Stored data entries:
___

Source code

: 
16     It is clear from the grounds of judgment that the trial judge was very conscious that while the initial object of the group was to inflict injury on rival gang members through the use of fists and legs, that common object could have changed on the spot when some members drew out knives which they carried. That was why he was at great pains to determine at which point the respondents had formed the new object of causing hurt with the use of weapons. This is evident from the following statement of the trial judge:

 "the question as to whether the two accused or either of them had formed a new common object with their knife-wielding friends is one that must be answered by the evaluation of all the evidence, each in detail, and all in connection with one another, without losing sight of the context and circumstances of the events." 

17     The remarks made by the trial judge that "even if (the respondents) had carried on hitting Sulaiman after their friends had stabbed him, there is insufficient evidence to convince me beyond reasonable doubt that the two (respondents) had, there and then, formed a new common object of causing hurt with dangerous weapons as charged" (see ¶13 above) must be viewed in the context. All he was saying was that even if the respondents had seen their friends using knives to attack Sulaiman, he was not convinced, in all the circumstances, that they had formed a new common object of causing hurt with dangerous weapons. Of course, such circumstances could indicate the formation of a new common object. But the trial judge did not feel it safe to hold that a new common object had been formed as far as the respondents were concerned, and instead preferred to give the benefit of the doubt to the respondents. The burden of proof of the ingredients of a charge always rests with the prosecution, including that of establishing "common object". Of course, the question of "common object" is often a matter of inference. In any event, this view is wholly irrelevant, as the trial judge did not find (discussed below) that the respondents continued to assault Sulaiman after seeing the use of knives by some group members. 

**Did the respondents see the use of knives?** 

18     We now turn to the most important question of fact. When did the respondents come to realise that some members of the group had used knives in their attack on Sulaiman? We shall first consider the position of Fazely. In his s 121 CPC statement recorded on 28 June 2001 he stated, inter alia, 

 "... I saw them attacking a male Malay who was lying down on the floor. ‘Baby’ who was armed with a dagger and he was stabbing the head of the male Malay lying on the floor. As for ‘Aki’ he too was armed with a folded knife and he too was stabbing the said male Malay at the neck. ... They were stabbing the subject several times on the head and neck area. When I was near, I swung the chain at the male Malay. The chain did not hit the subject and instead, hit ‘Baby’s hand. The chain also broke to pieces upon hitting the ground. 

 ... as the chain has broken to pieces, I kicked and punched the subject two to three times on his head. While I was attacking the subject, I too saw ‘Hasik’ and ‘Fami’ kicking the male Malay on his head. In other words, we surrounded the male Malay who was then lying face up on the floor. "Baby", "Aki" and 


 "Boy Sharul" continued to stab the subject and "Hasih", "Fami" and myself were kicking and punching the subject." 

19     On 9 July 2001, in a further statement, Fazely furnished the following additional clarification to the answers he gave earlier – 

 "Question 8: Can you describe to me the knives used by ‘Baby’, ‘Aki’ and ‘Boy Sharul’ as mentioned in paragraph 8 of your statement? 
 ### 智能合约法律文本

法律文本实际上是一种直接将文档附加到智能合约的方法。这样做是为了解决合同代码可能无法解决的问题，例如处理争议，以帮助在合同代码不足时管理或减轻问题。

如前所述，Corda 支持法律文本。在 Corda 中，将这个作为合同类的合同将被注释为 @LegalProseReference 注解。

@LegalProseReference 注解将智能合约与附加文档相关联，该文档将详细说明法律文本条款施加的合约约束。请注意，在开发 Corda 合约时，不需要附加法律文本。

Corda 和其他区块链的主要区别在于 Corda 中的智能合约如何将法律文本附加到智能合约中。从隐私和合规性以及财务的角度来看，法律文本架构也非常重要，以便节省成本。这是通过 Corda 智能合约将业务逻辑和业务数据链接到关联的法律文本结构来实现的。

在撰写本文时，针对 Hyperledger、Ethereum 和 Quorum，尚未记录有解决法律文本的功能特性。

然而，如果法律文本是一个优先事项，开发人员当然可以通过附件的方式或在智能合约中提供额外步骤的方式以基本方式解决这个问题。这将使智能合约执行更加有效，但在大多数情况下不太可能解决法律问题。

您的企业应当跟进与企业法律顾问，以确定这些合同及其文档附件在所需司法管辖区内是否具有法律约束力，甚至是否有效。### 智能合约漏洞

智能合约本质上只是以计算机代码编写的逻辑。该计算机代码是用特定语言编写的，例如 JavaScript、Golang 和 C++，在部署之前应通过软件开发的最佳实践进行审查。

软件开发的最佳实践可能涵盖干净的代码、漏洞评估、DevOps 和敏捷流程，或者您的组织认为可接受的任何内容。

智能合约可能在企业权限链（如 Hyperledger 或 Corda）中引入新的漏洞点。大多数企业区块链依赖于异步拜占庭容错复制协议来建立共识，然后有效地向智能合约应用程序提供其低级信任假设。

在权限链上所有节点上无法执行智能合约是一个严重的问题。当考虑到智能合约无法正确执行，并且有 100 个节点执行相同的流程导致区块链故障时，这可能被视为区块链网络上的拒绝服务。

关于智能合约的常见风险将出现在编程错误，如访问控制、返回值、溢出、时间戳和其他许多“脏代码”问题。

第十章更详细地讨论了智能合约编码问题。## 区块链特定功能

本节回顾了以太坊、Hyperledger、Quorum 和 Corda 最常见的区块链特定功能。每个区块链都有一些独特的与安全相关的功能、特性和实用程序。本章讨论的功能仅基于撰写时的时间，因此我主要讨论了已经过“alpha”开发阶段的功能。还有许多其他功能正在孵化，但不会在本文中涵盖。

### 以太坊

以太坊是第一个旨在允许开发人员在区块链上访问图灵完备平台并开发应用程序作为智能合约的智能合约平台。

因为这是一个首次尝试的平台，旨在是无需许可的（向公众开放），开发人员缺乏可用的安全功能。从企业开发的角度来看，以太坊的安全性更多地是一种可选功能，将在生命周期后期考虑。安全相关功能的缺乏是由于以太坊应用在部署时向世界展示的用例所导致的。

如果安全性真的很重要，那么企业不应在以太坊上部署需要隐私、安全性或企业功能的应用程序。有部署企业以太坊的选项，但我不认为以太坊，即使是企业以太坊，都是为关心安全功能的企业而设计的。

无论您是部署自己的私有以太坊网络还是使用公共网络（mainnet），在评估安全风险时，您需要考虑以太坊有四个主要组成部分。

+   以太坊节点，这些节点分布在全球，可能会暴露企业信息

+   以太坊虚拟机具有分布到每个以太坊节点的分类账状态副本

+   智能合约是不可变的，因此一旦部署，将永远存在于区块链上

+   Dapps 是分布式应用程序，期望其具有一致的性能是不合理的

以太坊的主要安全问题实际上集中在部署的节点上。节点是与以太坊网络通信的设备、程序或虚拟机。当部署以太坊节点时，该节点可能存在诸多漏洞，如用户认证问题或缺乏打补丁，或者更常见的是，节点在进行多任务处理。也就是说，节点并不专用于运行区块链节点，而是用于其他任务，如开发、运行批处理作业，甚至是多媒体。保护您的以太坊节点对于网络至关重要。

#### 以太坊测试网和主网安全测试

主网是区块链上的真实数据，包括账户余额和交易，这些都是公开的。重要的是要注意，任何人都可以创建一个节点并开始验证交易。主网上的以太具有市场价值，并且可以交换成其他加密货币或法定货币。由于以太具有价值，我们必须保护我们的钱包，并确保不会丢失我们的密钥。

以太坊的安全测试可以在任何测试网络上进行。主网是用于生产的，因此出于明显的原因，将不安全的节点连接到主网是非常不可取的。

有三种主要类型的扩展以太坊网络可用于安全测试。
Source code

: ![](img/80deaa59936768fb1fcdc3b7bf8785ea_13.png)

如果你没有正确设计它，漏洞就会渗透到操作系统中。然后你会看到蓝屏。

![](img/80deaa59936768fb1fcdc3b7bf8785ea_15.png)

___

**TRY IT**
Each line above that carries the string "Fami" has to be returned.

**WRITTEN SOLUTION**
 ... as the chain has broken to pieces, I kicked and punched the subject two to three times on his head. While I was attacking the subject, I too saw ‘Hasik’ and ‘Fami’ kicking the male Malay on his head. In other words, we surrounded the male Malay who was then lying face up on the floor. "Baby", "Aki" and 
 "Boy Sharul" continued to stab the subject and "Hasih", "Fami" and myself were kicking and punching the subject." 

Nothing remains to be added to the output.